Stocks are coming off their best full year since 2013, and appear set to make new all-time highs at today’s open. Favorable sentiment on a “phase one” trade deal between the U.S. and China, currently scheduled to be signed by Presidents Trump and Xi on January 15th, is leading the charge.
There’s not much new data hitting the tape, although we do see new numbers for Initial Jobless Claims, just like most Thursday mornings. Headline claims came in more or less as expected, at 222K new claims, following an upwardly revised 224K from the previous week. Though these numbers are at the high end of the long-term range of 200-225K new weekly claims, this long-term range is historically strong.
Continuing Claims, from the week previous, ticked up to 1.728 million from the previous week’s upwardly revised 1.723 million.

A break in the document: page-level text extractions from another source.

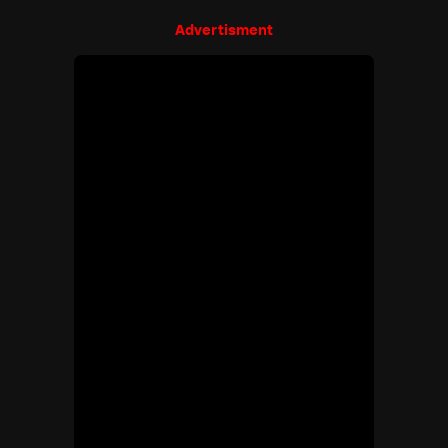
Advertisment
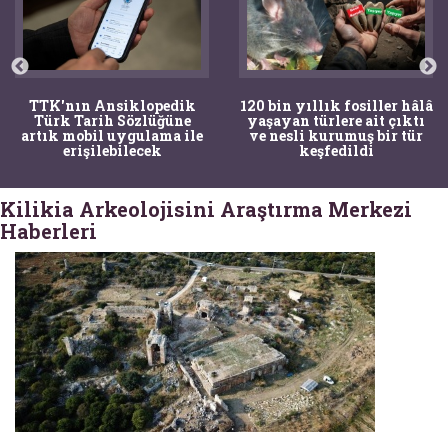
TTK'nın Ansiklopedik
120 bin yıllık fosiller hâlâ
Türk Tarih Sözlüğüne
yaşayan türlere ait çıktı
artık mobil uygulama ile
ve nesli kurumuş bir tür
erişilebilecek
keşfedildi
Kilikia Arkeolojisini Araştırma Merkezi
Haberleri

However, these numbers so far below 2 million long-term jobless claims is again illustrative of an historically robust U.S. labor market. That said, these above 1.7 million reads of the past couple weeks are the highest we’ve seen since March of last year. We will keep our eye on these jobless claim trends as 2020 progresses.
A week from tomorrow, we will see new non-farm payroll results for the month of December. The previous month had surprised to the upside — ballooning up 266K new jobs, helped in part by returning striking autoworkers at General Motors (NYSE:GM) — with an Unemployment Rate dipping back down to half-century lows at 3.5%.
Workers made an average of 7 cents per hour more than they had, while the average workweek stayed constant. Aside from positive trade sentiment, the jobs market has been the biggest success story economically of the past year.